** WHAT TO WORK ON **
Every line of the material below that holds the string "KiCad" should be copied.

** RECORDS SUPPLIED **
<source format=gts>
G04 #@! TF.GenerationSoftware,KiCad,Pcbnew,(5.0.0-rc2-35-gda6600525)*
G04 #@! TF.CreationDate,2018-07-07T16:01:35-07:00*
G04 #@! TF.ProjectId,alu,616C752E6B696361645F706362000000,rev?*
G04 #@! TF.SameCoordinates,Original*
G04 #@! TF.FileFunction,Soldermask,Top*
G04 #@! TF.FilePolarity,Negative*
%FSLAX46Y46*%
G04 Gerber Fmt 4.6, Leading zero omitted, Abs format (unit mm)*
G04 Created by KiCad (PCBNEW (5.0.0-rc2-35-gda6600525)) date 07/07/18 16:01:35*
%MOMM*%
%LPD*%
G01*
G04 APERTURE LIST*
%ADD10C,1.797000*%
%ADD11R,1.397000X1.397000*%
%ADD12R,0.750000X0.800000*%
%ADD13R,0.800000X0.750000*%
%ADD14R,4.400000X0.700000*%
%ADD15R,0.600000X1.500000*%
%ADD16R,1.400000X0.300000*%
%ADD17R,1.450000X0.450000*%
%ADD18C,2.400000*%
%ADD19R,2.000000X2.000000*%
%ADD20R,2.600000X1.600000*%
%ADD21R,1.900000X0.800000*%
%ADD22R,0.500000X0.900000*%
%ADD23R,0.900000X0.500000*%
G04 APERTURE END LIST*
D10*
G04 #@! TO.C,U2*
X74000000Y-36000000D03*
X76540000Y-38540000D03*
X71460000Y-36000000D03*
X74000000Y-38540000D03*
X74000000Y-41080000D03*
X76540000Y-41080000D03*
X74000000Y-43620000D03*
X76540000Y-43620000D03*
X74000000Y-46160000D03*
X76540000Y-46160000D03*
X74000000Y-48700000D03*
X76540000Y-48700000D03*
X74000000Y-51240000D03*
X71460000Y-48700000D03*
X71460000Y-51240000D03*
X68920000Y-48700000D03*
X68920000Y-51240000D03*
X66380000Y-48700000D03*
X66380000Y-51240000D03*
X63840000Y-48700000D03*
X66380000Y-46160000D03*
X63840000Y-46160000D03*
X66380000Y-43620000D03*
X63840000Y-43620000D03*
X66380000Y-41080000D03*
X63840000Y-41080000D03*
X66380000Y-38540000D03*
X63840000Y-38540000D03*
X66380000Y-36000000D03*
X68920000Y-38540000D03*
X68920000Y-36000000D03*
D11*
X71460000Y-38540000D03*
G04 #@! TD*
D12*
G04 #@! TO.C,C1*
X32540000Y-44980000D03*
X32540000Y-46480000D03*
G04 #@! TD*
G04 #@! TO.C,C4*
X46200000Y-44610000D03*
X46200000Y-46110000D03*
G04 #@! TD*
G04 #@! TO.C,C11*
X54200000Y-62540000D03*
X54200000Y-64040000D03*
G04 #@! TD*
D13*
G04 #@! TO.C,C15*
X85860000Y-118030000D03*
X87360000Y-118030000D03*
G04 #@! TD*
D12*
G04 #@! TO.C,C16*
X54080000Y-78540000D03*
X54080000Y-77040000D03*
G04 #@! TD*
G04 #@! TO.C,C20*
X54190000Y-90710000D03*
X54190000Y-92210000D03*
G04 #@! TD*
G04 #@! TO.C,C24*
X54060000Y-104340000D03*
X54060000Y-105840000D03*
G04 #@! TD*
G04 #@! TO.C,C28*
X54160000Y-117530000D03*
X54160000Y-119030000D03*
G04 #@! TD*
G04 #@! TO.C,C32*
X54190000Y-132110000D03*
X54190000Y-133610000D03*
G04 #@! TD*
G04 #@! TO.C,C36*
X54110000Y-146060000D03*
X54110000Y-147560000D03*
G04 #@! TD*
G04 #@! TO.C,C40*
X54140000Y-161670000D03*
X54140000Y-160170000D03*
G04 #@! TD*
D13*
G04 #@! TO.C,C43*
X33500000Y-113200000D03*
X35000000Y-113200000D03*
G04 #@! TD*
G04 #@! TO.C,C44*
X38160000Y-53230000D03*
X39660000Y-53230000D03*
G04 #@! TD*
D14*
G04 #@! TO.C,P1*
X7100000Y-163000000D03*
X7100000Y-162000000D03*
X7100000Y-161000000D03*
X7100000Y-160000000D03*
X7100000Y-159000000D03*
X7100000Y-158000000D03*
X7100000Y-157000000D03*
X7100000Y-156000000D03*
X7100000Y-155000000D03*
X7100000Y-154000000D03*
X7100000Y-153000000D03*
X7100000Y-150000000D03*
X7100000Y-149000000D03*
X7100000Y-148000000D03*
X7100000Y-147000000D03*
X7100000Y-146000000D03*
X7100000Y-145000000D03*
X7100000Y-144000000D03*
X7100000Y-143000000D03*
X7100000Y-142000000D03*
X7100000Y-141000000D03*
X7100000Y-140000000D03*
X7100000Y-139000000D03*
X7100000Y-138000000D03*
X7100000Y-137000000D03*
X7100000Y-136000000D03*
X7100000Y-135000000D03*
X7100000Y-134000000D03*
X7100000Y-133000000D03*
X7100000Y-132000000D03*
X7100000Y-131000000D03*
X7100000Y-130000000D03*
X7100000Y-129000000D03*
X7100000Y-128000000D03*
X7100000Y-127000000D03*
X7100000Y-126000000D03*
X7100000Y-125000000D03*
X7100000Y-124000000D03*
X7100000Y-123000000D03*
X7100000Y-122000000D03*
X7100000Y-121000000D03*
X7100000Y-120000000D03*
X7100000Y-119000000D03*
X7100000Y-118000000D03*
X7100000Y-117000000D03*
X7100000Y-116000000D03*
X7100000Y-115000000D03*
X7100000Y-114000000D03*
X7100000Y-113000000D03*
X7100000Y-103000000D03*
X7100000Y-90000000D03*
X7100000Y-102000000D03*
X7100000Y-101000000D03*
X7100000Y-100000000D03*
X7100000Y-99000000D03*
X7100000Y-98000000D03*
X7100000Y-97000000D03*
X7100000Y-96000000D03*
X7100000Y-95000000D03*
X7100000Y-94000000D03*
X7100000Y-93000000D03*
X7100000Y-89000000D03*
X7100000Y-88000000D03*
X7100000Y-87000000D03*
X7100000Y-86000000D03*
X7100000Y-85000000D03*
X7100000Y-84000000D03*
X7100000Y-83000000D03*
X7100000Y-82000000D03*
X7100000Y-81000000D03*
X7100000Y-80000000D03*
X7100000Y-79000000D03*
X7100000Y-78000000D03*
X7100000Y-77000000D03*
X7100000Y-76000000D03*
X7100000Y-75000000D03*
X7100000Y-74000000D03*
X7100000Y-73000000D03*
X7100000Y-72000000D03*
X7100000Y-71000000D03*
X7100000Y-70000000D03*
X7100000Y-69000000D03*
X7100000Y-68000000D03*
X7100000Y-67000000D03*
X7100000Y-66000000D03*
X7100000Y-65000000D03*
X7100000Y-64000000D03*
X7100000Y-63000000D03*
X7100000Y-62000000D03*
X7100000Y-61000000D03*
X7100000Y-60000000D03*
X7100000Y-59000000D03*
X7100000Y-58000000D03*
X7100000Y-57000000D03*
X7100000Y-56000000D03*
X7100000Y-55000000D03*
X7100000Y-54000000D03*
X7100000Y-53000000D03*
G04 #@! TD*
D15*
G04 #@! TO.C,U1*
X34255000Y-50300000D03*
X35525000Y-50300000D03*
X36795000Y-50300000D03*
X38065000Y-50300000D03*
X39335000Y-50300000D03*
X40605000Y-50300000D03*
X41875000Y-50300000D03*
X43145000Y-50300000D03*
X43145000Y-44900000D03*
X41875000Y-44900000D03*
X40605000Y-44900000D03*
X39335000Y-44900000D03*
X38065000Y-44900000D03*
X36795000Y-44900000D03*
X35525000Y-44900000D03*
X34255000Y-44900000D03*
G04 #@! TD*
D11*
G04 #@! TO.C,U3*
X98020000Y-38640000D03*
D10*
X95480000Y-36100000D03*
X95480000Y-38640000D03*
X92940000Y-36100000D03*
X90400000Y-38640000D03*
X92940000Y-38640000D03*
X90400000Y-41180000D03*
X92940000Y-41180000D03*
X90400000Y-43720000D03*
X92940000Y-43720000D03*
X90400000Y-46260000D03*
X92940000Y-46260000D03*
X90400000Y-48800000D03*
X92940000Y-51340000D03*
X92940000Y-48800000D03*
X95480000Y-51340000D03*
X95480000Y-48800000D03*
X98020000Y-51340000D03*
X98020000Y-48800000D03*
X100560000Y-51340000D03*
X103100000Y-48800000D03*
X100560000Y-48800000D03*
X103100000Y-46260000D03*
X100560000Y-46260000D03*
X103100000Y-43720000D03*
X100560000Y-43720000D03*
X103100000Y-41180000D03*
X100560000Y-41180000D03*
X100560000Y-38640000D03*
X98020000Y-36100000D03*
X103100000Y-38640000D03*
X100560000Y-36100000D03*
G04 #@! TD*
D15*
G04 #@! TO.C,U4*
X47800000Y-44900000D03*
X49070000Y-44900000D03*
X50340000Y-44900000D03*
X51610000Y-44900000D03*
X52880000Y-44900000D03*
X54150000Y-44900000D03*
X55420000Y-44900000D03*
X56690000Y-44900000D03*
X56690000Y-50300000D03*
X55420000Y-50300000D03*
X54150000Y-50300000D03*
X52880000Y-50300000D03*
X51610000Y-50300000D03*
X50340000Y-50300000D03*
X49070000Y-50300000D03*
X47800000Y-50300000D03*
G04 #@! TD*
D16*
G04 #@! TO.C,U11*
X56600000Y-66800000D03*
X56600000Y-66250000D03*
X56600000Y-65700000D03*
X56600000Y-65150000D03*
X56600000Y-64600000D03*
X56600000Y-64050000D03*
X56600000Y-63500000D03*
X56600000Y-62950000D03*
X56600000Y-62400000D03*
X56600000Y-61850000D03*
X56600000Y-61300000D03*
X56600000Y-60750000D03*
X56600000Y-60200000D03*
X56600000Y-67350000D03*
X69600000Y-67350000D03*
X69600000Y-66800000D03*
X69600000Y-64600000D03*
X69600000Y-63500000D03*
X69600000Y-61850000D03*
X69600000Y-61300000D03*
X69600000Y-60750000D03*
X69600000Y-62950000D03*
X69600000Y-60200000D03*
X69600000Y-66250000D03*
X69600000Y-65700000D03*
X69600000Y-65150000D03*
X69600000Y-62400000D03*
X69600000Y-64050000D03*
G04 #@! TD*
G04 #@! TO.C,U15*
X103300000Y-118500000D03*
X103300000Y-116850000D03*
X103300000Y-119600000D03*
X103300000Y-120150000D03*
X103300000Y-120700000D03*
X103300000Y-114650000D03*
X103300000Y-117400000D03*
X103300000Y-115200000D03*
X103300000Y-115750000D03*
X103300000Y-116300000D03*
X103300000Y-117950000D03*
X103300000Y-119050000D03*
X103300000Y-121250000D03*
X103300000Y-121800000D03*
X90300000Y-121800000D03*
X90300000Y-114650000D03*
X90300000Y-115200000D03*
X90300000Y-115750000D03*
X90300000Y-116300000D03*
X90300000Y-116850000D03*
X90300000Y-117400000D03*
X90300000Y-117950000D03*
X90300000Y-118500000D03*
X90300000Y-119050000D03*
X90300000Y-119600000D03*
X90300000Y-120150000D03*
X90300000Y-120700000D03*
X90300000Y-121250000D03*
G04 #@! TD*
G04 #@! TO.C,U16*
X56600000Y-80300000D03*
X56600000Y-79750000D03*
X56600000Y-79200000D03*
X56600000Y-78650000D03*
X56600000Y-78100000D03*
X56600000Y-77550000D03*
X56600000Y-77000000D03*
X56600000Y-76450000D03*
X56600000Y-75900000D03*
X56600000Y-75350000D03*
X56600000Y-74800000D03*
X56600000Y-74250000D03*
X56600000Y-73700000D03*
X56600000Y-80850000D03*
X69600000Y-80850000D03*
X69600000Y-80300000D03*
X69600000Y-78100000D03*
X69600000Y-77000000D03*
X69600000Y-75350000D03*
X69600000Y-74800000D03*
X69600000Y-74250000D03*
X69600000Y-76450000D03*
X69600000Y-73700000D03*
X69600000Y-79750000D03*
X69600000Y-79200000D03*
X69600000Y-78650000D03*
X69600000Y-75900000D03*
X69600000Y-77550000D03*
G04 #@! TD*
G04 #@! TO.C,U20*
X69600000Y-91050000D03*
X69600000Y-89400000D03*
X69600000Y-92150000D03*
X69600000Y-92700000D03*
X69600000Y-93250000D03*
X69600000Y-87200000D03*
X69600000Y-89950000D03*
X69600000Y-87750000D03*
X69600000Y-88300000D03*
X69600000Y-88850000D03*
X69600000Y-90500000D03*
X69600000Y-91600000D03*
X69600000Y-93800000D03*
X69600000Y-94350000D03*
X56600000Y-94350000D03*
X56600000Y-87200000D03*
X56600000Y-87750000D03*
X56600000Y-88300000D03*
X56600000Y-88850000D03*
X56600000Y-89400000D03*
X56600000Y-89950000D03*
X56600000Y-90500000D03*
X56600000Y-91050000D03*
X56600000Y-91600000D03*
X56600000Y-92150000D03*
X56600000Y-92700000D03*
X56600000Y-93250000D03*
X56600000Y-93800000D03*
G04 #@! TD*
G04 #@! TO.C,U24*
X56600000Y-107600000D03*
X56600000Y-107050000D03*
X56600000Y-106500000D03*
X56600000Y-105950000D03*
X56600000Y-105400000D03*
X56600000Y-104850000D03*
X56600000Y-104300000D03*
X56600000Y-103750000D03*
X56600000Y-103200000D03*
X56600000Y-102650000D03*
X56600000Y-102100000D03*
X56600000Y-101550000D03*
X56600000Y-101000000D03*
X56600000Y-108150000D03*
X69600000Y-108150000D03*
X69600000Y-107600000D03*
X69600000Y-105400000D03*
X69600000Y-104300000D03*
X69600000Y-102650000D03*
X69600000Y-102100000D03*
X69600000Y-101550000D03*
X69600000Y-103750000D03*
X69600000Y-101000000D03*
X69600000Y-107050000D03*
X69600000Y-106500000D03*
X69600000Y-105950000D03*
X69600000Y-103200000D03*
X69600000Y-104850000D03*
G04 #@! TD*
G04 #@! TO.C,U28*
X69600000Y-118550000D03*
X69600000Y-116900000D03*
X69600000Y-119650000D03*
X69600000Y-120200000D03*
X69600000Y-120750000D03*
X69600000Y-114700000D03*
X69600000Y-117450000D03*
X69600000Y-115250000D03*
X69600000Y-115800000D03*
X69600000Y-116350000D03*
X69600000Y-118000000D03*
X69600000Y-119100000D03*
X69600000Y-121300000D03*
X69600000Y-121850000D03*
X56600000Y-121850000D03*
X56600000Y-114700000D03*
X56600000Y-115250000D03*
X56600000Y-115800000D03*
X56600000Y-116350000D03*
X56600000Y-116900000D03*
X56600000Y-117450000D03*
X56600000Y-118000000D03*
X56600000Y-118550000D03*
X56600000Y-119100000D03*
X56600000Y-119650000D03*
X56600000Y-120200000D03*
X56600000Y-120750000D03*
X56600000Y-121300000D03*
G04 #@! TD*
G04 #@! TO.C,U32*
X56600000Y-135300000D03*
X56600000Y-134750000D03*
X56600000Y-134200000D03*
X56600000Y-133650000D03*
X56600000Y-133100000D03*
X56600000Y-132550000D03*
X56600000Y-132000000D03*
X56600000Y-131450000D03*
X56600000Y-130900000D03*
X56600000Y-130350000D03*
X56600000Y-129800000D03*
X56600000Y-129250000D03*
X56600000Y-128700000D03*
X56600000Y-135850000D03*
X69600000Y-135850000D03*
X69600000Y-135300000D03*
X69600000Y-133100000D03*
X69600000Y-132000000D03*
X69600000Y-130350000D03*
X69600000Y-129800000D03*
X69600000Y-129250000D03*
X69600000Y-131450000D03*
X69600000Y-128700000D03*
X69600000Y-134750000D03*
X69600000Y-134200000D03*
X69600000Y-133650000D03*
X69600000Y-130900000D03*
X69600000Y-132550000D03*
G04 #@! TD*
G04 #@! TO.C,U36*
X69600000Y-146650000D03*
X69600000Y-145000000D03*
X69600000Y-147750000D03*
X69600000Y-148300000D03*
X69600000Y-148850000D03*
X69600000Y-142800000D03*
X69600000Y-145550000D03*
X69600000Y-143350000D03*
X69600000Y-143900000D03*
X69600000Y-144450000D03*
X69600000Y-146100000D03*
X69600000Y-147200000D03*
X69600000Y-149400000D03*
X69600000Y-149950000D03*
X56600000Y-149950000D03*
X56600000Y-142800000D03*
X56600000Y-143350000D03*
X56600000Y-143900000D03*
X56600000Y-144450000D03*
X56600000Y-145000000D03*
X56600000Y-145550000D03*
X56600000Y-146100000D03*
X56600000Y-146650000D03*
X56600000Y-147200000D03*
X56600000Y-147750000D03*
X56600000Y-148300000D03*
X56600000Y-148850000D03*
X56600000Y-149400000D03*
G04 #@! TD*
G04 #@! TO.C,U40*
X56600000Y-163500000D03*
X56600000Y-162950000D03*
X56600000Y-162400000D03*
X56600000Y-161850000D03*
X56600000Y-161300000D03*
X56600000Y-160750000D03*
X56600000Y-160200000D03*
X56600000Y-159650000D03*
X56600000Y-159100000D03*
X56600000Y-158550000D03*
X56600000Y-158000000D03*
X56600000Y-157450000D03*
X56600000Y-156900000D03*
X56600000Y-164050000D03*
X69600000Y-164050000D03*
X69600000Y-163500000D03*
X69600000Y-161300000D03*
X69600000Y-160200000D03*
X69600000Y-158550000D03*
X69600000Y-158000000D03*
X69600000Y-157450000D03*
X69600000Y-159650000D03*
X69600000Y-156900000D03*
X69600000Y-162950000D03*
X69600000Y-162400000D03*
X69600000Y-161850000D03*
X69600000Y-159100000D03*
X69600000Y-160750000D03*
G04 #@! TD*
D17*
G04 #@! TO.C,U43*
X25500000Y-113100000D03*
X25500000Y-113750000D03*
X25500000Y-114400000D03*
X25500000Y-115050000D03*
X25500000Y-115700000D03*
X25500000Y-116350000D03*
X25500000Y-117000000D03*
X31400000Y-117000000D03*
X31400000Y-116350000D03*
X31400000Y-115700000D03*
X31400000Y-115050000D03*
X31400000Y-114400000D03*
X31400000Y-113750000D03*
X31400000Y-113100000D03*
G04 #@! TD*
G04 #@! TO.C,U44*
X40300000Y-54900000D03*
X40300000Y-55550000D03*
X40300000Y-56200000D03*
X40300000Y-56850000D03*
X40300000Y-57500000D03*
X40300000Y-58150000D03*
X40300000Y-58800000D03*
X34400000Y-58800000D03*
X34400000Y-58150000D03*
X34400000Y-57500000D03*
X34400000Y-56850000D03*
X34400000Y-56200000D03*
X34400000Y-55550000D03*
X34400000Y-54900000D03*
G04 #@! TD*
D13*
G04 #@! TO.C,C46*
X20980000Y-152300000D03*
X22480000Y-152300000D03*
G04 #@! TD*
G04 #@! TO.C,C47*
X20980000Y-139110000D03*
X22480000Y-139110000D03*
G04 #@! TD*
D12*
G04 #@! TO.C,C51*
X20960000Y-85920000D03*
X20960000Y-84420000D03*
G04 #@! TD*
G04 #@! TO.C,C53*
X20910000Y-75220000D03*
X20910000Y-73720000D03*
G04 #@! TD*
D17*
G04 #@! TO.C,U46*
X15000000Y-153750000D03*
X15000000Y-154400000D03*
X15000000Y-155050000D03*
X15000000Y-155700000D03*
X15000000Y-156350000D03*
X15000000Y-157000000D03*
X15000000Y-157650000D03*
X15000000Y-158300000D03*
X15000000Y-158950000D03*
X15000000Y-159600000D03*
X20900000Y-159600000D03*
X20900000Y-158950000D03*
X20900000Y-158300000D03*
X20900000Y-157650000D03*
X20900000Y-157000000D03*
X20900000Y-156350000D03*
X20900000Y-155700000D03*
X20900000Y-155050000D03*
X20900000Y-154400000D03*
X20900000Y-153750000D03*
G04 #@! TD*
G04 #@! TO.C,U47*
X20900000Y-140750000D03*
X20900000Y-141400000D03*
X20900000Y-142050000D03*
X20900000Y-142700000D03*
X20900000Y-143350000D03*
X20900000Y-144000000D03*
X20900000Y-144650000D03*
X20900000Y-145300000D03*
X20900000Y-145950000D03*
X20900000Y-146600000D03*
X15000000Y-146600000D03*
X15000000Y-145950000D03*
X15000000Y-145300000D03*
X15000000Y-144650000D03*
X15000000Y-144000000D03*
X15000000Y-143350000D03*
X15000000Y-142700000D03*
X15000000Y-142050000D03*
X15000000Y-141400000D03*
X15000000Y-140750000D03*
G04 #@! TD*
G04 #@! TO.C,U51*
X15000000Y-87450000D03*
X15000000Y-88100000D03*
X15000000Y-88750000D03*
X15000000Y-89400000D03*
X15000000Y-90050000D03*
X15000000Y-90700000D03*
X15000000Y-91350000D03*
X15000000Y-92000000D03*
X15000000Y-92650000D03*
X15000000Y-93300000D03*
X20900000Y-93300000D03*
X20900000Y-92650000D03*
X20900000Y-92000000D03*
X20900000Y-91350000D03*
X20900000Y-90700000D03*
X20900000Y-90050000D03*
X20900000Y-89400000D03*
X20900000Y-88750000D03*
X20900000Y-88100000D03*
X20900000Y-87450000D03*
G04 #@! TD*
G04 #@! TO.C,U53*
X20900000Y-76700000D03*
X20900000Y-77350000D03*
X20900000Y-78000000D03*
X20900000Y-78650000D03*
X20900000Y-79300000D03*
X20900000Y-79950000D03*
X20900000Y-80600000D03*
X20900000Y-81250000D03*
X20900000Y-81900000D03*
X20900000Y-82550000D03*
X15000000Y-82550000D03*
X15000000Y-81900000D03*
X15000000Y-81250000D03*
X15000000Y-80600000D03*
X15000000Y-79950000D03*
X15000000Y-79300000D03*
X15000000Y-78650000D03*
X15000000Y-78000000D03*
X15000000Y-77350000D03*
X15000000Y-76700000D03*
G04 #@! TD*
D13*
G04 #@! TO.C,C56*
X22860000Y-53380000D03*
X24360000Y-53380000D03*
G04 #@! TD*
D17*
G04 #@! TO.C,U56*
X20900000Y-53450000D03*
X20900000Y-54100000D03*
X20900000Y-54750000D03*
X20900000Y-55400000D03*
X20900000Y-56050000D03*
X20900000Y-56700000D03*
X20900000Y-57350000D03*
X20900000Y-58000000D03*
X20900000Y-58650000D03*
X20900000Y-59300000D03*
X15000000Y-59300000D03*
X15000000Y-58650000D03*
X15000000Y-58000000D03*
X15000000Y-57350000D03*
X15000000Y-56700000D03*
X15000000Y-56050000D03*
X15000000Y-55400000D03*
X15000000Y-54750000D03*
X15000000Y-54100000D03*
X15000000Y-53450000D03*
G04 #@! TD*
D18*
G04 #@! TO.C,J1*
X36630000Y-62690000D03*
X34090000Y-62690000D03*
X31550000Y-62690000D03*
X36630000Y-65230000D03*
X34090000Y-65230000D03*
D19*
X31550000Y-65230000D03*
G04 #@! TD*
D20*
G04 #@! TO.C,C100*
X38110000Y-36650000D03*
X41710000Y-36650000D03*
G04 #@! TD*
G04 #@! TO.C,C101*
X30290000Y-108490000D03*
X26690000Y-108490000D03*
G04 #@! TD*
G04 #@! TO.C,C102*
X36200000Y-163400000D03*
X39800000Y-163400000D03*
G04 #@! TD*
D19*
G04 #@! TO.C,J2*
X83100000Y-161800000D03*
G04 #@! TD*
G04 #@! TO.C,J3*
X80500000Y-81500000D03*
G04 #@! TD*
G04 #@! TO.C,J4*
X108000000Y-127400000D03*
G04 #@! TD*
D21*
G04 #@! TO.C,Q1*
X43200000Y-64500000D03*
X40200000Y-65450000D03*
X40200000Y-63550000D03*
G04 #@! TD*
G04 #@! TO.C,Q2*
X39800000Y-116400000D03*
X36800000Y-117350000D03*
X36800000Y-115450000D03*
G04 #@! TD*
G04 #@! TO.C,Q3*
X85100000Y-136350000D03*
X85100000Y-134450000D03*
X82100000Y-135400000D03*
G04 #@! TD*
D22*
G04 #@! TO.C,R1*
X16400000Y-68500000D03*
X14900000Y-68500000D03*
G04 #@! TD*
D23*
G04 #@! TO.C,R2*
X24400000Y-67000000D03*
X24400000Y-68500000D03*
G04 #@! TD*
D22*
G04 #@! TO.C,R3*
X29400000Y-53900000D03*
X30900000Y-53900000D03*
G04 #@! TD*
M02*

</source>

** SOLUTION **
G04 #@! TF.GenerationSoftware,KiCad,Pcbnew,(5.0.0-rc2-35-gda6600525)*
G04 Created by KiCad (PCBNEW (5.0.0-rc2-35-gda6600525)) date 07/07/18 16:01:35*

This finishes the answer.